El vórtice polar y sus efectos

Continúa siendo noticia el calentamiento estratosférico que sufrió el vórtice polar en los últimos días. Sus consecuencias han comenzado a sentirse con fuerza sobre algunos países de Europa y Asia. ¿Llegarán hasta el territorio mexicano?

José Martín Cortés José Martín Cortés 06 Ene 2019 - 22:34 UTC
Cataratas del Niágara congeladas
Durante enero o febrero, baja influencia de oscilaciones atmosféricas en fases negativas, estas cataratas tienden a congelarse. ¡Gran espectáculo!

Frío, nieve, oscilación Ártica, del Atlántico Norte, vórtice polar, calentamiento estratosférico son muchos términos. Si bien, todas estas palabras son necesarias para entender lo que esta pasando en el tiempo del hemisferio norte, se puede poner en contexto algunos elementos de lo que se está presentando sobre cuestiones atmosféricas, resumiéndose de la siguiente forma:

1- Nuestra atmósfera se divide en varias capas, las que nos interesan ahora son la tropósfera de 0 a 10-15 kilómetros de espesor, donde se dan los procesos y sistemas meteorológicos, y estratósfera que se extiende hasta 50 kilómetros sobre nosotros en la superficie del planeta.

    2.- Sobre regiones polares, un enorme ciclón (con circulación en contra de las manecillas del reloj) encierra al aire frío llamado como vórtice polar, y que justamente se eleva desde superficie hasta la estratósfera. Pueden imaginarlo como un gran tornado sobre el polo.

    Entendiendo lo anterior, ahora imaginen que, entre 30 y 40 km de altura y dentro del vórtice polar, la temperatura que normalmente ronda los -50°C, repentinamente se calienta, incluso superando los 0°C, mientras que otra región sigue enfriándose hasta -75°C. La zona con mayor temperatura ha invertido la dirección de movimiento, ahora siendo a favor de las manecillas del reloj, ocasionando además que el único vórtice existente, se pueda dividir en 2 o más vórtices.

    Vórtice Polar
    Estructura común del vórtice polar, tras presentarse un calentamiento repentino en la parte más alta, la estratósfera.

    La dinámica que comienza a darse posterior a este incremento repentino de la temperatura y su inversión en la dirección del viento se torna muy compleja, sin embargo, lo importante es dar seguimiento a estos cambios, ya que también la circulación del viento en niveles más bajos e incluso sobre la superficie puede reflejarse, aunque no siempre ocurre.

    Uno de los principales cambios que se experimenta sobre la tropósfera y, por ende, afecta en el tiempo meteorológico, es la formación de bloqueos atmosféricos. Esto se da cuando sistemas de baja o alta presión se instalan en regiones clave por varios días, siendo estas sobre el Atlántico norte muy próximas a las islas Británicas y sobre el Golfo de Alaska. En esas regiones generalmente el tipo de bloqueo es anticiclónico

    ¿Qué efectos en el tiempo se presentarían?

    Si el calentamiento estratosférico fue muy fuerte, dividiendo al vórtice, invirtiendo la circulación y, además, extendiendo sus efectos a superficie, entonces los bloqueos se formarán en las regiones mencionadas.

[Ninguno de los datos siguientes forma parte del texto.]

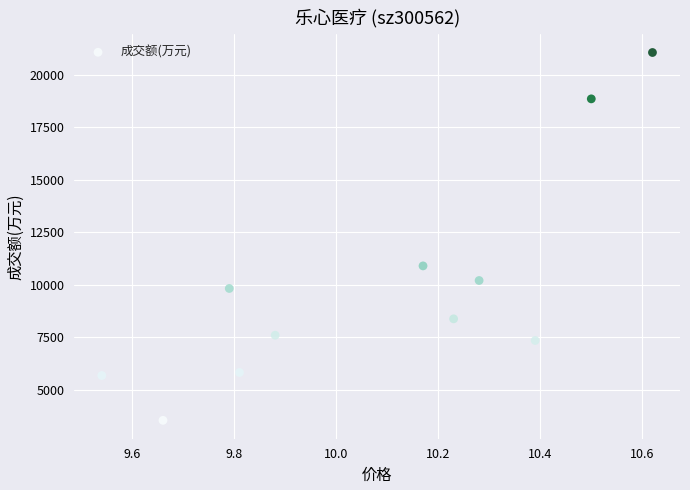

What Y value in the scatter plot is closest to 12306?

10904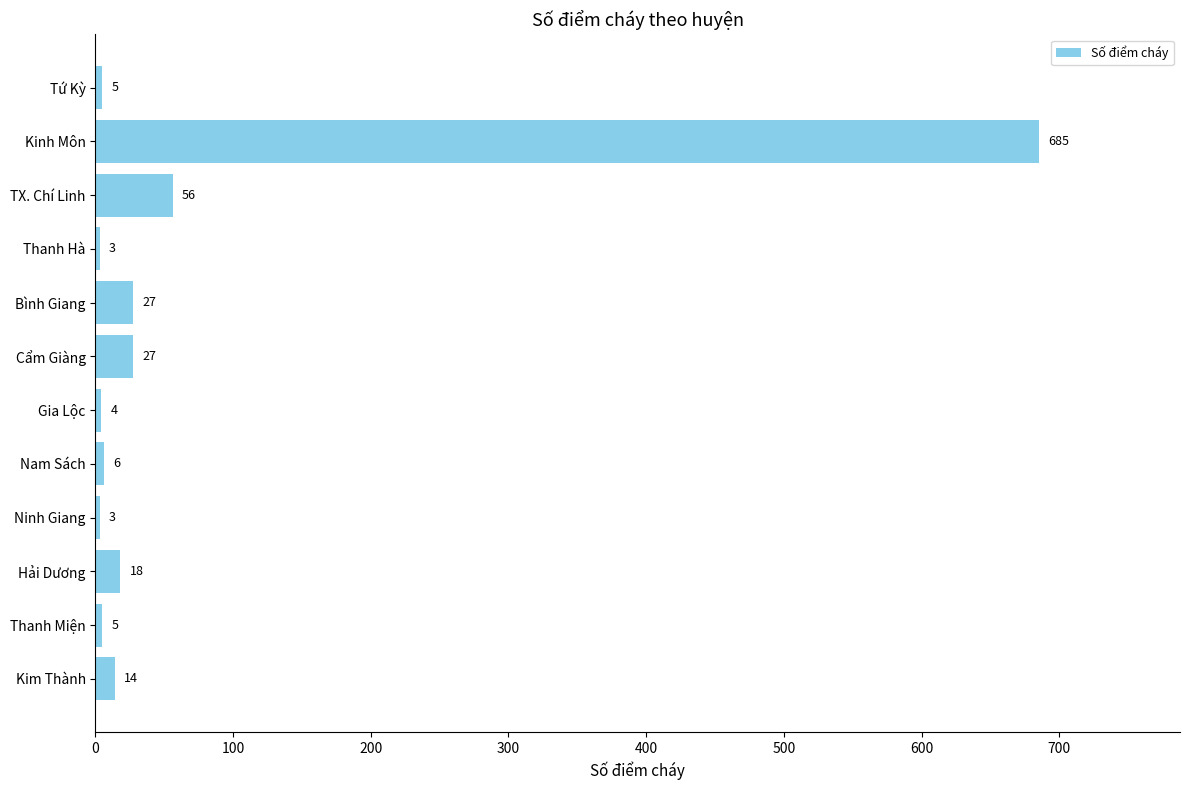

What is the difference between the values at Kinh Môn and Tứ Kỳ?

680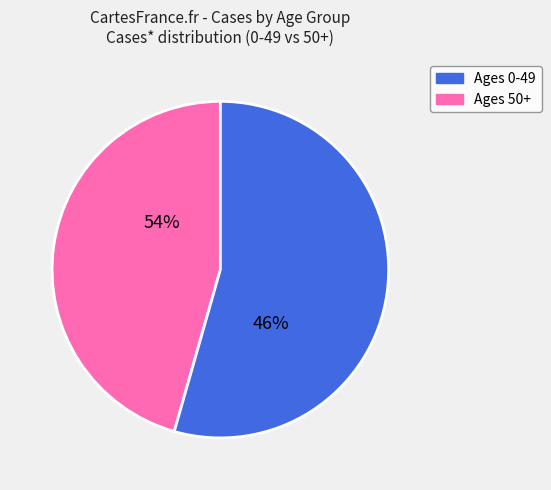

The 20-29 slice represents 7% of the pie. True or false?

False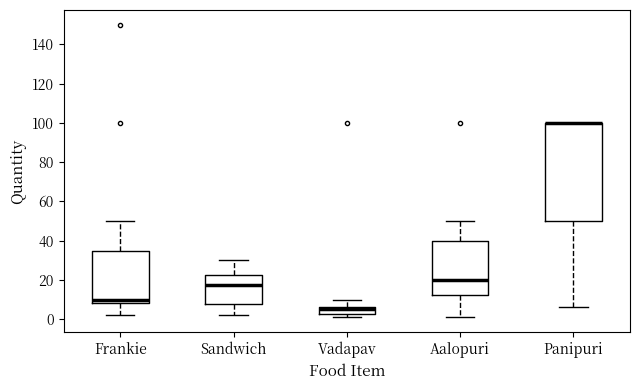

Reading left to right, read every box against the y-axis: the position of its median line, the range the box covers, and the ends of its whiskers. The values are not printed on the chart, so give them approximately, as read against the axis.

Frankie: median 10, box 8 to 36, whiskers 2 to 50
Sandwich: median 18, box 8 to 22, whiskers 2 to 30
Vadapav: median 6 (inside the box), box 2 to 6, whiskers 2 (just below the box's lower edge) to 10
Aalopuri: median 20, box 12 to 40, whiskers 2 to 50
Panipuri: median 100 (drawn on the box's upper edge), box 50 to 100, whiskers 6 to 100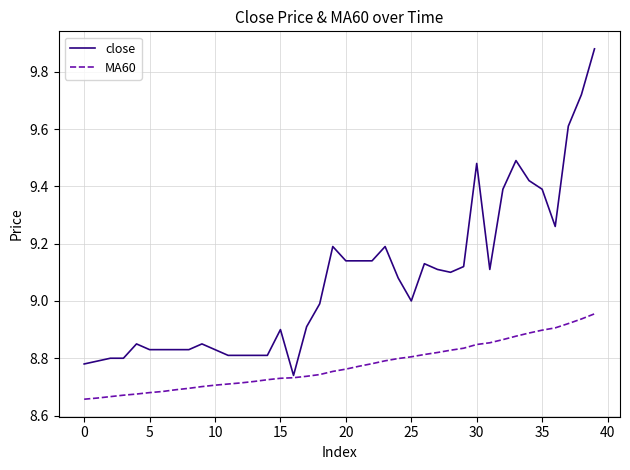

List the series in order of their overall mean, lowest first.

MA60, close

    Estos bloqueos estarían indicando cambios en la circulación atmosférica, así como en las oscilaciones Ártica (AO), del Atlántico Norte (NAO) y del Pacífico Este (EPO) a fases negativas, lo que implicaría que el aire ártico tenga facilidad para desplazarse hacia el sur, por lo tanto, los principales efectos son:

    Invasiones de aire ártico directamente sobre países de Europa, Asia y Norteamérica con tormentas invernales muy potentes y nevadas que pueden superar en algunos casos 1 o 2 metros de nieve. En el caso particular de México, cuando esto ocurre, los estados del norte, centro, oriente y parte del sureste son los más afectados, donde se presentan bruscos descensos térmicos, heladas, nevadas, lluvias y eventos “Norte” muy violentos y extensos. Un caso importante de este tipo se tuvo durante enero y febrero de 2010 en nuestro país con lluvias, nevadas, viento y frío de intensidad importante.

    En conclusión, ya tenemos el calentamiento estratosférico con su posterior división del vórtice polar, comenzando a generar oleadas polares en varios países de Europa con nevadas muy importantes de hasta 1.5 metros de espesor y temperaturas de hasta -20°C (o menores). De continuar una dinámica “ideal” con circulación atmosférica para tornar las oscilaciones a negativas, entre finales de enero y febrero, podríamos comenzar a resentir posibles efectos mencionados. En próximas semanas se estaría avisando oportunamente y detallado si esto se cumple en su portal favorito Meteored.